WORK ITEM:
Extract all lines from the data beneath that include the word "Erstellen".

GIVEN RECORDS:
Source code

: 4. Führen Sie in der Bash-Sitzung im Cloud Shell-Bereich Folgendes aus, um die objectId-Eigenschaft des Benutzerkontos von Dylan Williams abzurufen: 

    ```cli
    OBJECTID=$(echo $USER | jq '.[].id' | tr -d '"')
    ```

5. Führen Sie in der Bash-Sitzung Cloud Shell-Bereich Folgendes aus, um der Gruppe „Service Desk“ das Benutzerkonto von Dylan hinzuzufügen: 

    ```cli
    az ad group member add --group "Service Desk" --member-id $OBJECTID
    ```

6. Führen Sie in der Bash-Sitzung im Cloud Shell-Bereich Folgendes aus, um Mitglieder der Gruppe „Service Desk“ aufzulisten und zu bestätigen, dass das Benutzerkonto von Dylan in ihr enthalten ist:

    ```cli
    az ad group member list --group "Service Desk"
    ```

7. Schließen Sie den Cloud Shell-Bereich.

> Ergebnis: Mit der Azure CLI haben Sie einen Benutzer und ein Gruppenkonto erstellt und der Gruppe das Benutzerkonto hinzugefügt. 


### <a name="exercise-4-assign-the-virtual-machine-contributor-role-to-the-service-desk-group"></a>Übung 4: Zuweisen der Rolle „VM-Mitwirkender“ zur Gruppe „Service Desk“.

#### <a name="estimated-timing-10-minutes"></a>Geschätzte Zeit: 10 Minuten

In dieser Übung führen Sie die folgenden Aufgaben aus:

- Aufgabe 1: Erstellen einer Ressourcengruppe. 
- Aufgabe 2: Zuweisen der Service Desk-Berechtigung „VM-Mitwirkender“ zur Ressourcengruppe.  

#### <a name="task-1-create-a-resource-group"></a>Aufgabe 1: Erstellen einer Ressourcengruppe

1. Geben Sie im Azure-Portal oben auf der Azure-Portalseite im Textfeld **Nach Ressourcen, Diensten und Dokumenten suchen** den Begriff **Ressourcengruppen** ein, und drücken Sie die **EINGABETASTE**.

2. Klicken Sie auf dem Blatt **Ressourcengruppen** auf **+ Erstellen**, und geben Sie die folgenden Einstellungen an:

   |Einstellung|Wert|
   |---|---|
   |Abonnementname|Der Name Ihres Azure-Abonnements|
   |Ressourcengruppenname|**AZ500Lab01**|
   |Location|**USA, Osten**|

==

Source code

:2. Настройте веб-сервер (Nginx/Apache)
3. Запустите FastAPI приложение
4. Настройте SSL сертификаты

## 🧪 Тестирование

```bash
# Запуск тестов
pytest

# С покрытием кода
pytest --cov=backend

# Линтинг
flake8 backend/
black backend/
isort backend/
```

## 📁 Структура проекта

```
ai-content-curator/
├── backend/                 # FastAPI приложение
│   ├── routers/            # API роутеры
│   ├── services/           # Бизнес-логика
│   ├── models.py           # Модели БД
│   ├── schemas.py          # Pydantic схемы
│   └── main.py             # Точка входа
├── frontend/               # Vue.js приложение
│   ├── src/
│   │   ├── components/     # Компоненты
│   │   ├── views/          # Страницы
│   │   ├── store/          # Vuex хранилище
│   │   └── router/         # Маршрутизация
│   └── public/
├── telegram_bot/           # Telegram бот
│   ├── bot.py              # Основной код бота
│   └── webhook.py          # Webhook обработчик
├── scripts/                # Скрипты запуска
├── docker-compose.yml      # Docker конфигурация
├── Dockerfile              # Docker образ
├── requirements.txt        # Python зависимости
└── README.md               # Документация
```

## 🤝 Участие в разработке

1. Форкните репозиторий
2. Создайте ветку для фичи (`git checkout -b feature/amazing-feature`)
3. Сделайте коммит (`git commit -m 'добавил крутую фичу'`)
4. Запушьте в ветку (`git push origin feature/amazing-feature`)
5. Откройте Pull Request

RESULT OF THIS TASK:
- Aufgabe 1: Erstellen einer Ressourcengruppe. 
#### <a name="task-1-create-a-resource-group"></a>Aufgabe 1: Erstellen einer Ressourcengruppe
2. Klicken Sie auf dem Blatt **Ressourcengruppen** auf **+ Erstellen**, und geben Sie die folgenden Einstellungen an:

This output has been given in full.